Like many recent AI developments, brain-reading technology raises ethical and legal concerns. Some experts say that in the wrong hands, the AI model could be used for interrogation or surveillance.
“I think the line is very fine between what could be empowering and what could be oppressive,” said Nita Farahany, professor of law and ethics in new technologies at Duke University. “Unless we get ahead of ourselves, I think we are more likely to see the oppressive implications of the technology.”
He worries that AI brain-decoding could lead to information being commodified by companies or abused by governments, and outlined brain-sensing products already on or about to hit the market that could create a world where we are not just sharing our brain readings. , but judged by them.

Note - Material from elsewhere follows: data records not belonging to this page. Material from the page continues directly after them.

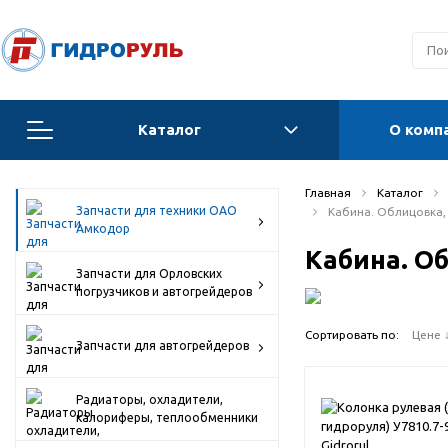
Каталог
О комп
Запчасти для техники ОАО Амкодор
Главная
Каталог
Запчасти для техники ОАО
Кабина. Облицовка,
Запчасти для Орловских погрузчиков и
Амкодор
автогрейдеров
Кабина. О
Запчасти для Орловских
Запчасти для автогрейдеров
погрузчиков и автогрейдеров
Радиаторы, охладители, калориферы,
Сортировать по:
Цене 
теплообменники
Запчасти для автогрейдеров
Гидравлические системы
Радиаторы, охладители,
калориферы, теплообменники
Гидроцилиндры для спецтехники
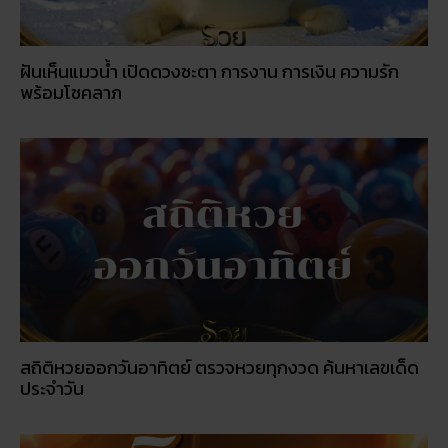
สถิติหวยออกวันอาทิตย์ ตรวจหวยทุกงวด ค้นหาเลขเด็ด
ประจำวัน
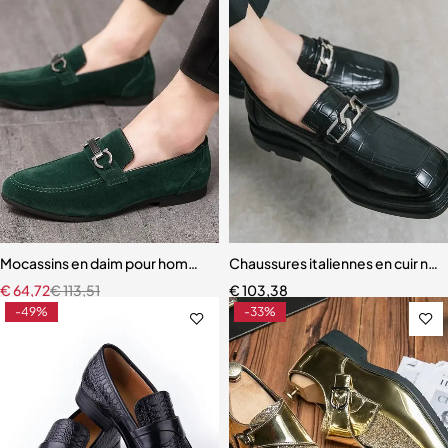
Mocassins en daim pour hommes
Chaussures italiennes en cuir no
€
64,72
€
113,51
€
103,38
-49%
-33%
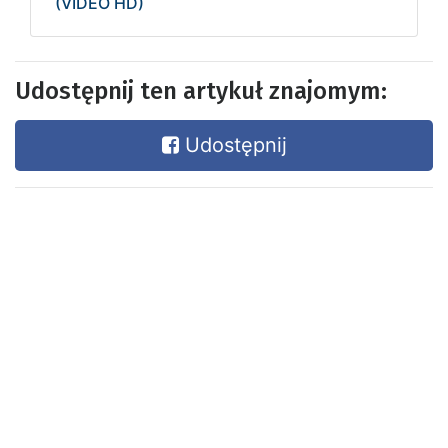
(VIDEO HD)
Udostępnij ten artykuł znajomym:
Udostępnij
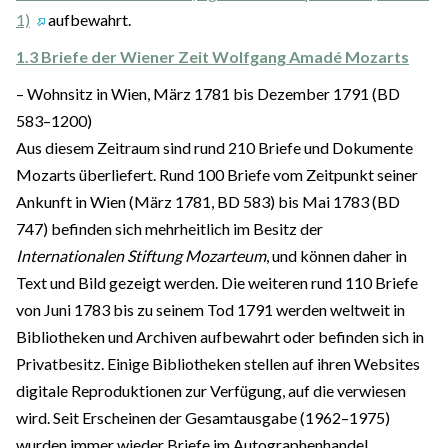
1)
aufbewahrt.
1.3 Briefe der Wiener Zeit Wolfgang Amadé Mozarts
– Wohnsitz in Wien, März 1781 bis Dezember 1791 (BD
583–1200)
Aus diesem Zeitraum sind rund 210 Briefe und Dokumente
Mozarts überliefert. Rund 100 Briefe vom Zeitpunkt seiner
Ankunft in Wien (März 1781, BD 583) bis Mai 1783 (BD
747) befinden sich mehrheitlich im Besitz der
Internationalen Stiftung Mozarteum
, und können daher in
Text und Bild gezeigt werden. Die weiteren rund 110 Briefe
von Juni 1783 bis zu seinem Tod 1791 werden weltweit in
Bibliotheken und Archiven aufbewahrt oder befinden sich in
Privatbesitz. Einige Bibliotheken stellen auf ihren Websites
digitale Reproduktionen zur Verfügung, auf die verwiesen
wird. Seit Erscheinen der Gesamtausgabe (1962–1975)
wurden immer wieder Briefe im Autographenhandel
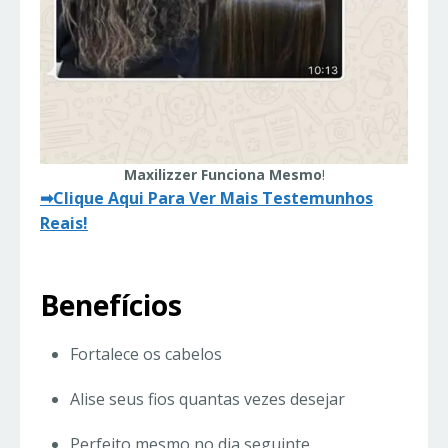
Maxilizzer Funciona Mesmo
!
➡Clique Aqui Para Ver Mais Testemunhos
Reais!
Benefícios
Fortalece os cabelos
Alise seus fios quantas vezes desejar
Perfeito mesmo no dia seguinte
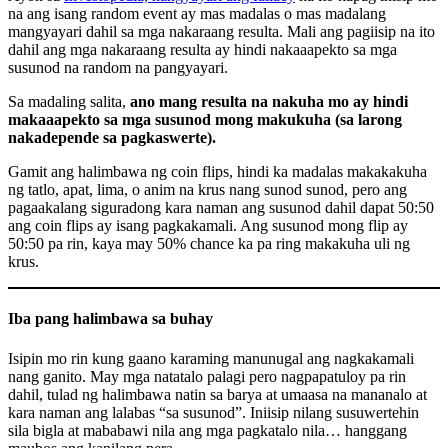
na ang isang random event ay mas madalas o mas madalang
mangyayari dahil sa mga nakaraang resulta. Mali ang pagiisip na ito
dahil ang mga nakaraang resulta ay hindi nakaaapekto sa mga
susunod na random na pangyayari.
Sa madaling salita,
ano mang resulta na nakuha mo ay hindi
makaaapekto sa mga susunod mong makukuha (sa larong
nakadepende sa pagkaswerte).
Gamit ang halimbawa ng coin flips, hindi ka madalas makakakuha
ng tatlo, apat, lima, o anim na krus nang sunod sunod, pero ang
pagaakalang siguradong kara naman ang susunod dahil dapat 50:50
ang coin flips ay isang pagkakamali. Ang susunod mong flip ay
50:50 pa rin, kaya may 50% chance ka pa ring makakuha uli ng
krus.
Iba pang halimbawa sa buhay
Isipin mo rin kung gaano karaming manunugal ang nagkakamali
nang ganito. May mga natatalo palagi pero nagpapatuloy pa rin
dahil, tulad ng halimbawa natin sa barya at umaasa na mananalo at
kara naman ang lalabas “sa susunod”. Iniisip nilang susuwertehin
sila bigla at mababawi nila ang mga pagkatalo nila… hanggang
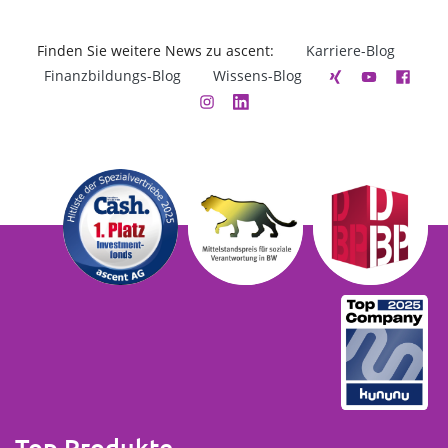
Finden Sie weitere News zu ascent:
Karriere-Blog
Finanzbildungs-Blog
Wissens-Blog
Top Produkte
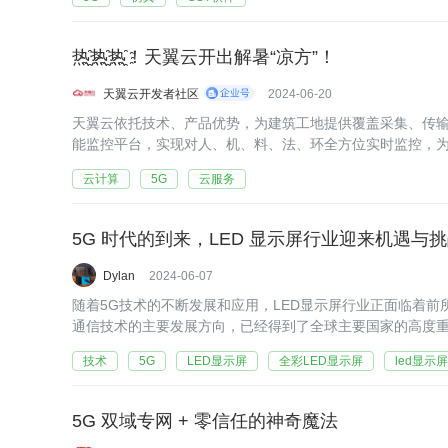
热҈热҈热҈！天翼云开出解暑“凉方”！
天翼云开发者社区
2024-06-20
天翼云依托技术、产品优势，为建筑工地提供覆盖采集、传
能监控平台，实现对人、机、料、法、环全方位实时监控，
云计算
5G
云服务
5G 时代的到来，LED 显示屏行业迎来机遇与
Dylan
2024-06-07
随着5G技术的不断发展和应用，LED显示屏行业正面临着前
通信技术的主要发展方向，已经得到了全球主要国家的高度
技术
5G
LED显示屏
全彩LED显示屏
led显示
5G 双域专网 + 零信任的神奇魔法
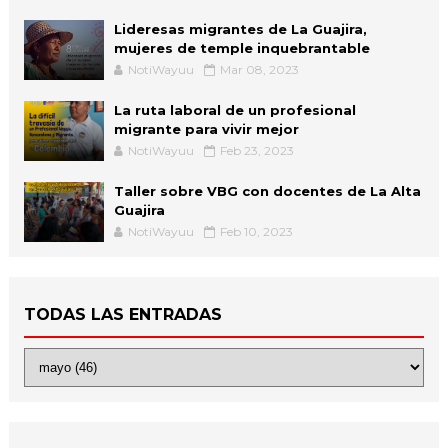
Lideresas migrantes de La Guajira,
mujeres de temple inquebrantable
NotiWayuu
Mar 08, 2023
La ruta laboral de un profesional
migrante para vivir mejor
NotiWayuu
Feb 23, 2023
Taller sobre VBG con docentes de La Alta
Guajira
NotiWayuu
Feb 10, 2023
TODAS LAS ENTRADAS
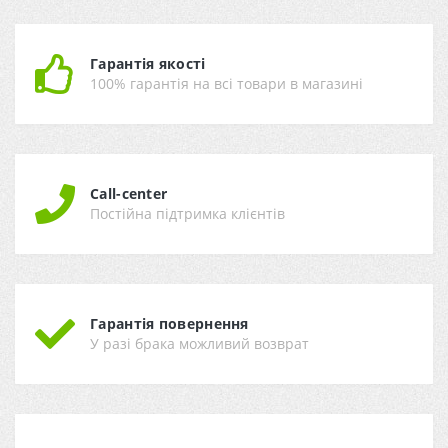
Гарантія якості
100% гарантія на всі товари в магазині
Call-center
Постійна підтримка клієнтів
Гарантія повернення
У разі брака можливий возврат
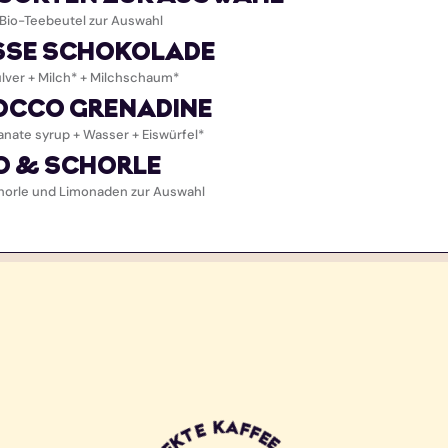
 Bio-Teebeutel zur Auswahl
SSE SCHOKOLADE
lver + Milch* + Milchschaum*
OCCO GRENADINE
nate syrup + Wasser + Eiswürfel*
O & SCHORLE
horle und Limonaden zur Auswahl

“This is a world where not only is their brain activity collected and their brain state monitored, from attention to focus,” he said, “but people are hired, fired and promoted based on what their performance shows. brain metrics. .”
“It is already going mainstream and we need governance and rights in place right now before it becomes something that is really part of everyday life for everyone,” he said.
Researchers in Singapore continue to develop their technology, hoping to first decrease the number of hours a subject will need to spend in an fMRI machine. Then, they will scale the number of subjects they test.
“We think it is possible in the future,” Zhao said. «And with [a larger] amount of data available in a machine learning model will achieve even better performance.”